Il y a plusieurs façons de mettre en évidence les inégalités sociales en rapport avec la santé. L’une est économique. Selon l’INSEE, un ouvrier casse sa pipe six ans avant un cadre – l’écart n’étant que de trois ans chez les femmes. Ces différences d’espérance de vie ne sont pas anodines. Dans notre système de retraite par répartition, elles signifient que les actifs paient in fine la pension des catégories privilégiées qui vivent plus longtemps. Il existe également une approche plus sociologique. A l’instar du cancer des poumons, de nombreuses pathologies sont causées par des fléaux qui affectent en priorité les plus défavorisés, l’alcoolisme et le tabagisme par exemple. Dans ce cas, rien n’est inéluctable ou prédéterminé. Tous les ouvriers ne boivent pas, y compris dans les livres d’Emile Zola. Le cadre social crée des conditions propices à des comportements qui se retournent contre ceux qui les adoptent mais il s’agit de décisions individuelles. La responsabilité de ces « pécheurs » est donc engagée. Pour fixer dans quelle mesure, les débats sont particulièrement animés.
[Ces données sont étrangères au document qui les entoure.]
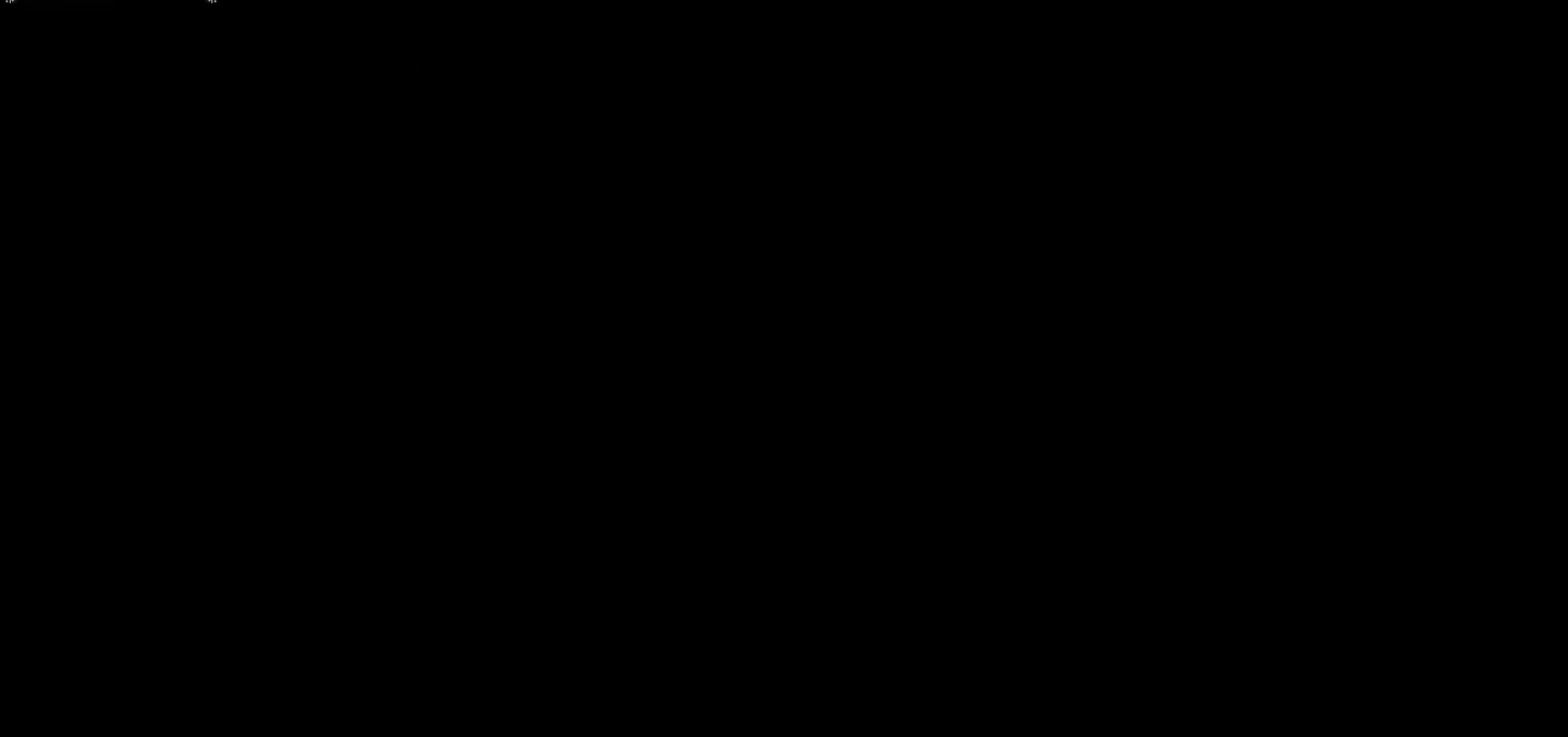
{"buttons": [], "left_stick": "center", "events": []}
Mais voilà, il y a aussi des situations dans lesquelles aucun travers ne peut être imputé au malade. Elles renvoient le plus souvent aux activités professionnelles. Dans un ouvrage portant sur cette thématique, Annie Thébaud-Mony montre que la présomption d’un lien entre travail et questions sanitaires est assez ancienne. Au dix-huitième siècle, un médecin italien nommé Bernardo Ramazzini était persuadé que les ouvriers exerçant des métiers spécifiques avaient une (mal)chance d’être victimes de maladies provoquées par la toxicité de produits se trouvant dans leur environnement, comme les peintres qui étaient exposés à la dangerosité du plomb. Les preuves empiriques faisaient forcément défaut mais ce précurseur recommandait déjà aux toubibs d’interroger les patients sur leur profession. Hélas, il n’a pas été suivi. Pendant longtemps, les mauvaises langues diront jusqu’à aujourd’hui même, l’ensemble des renseignements obtenus par les médecins sur la maladie de leurs patients, qu’on appelle l’anamnèse, n’a accordé aucune place à cette dimension professionnelle – comme s’ils avaient été frappés d’amnésie.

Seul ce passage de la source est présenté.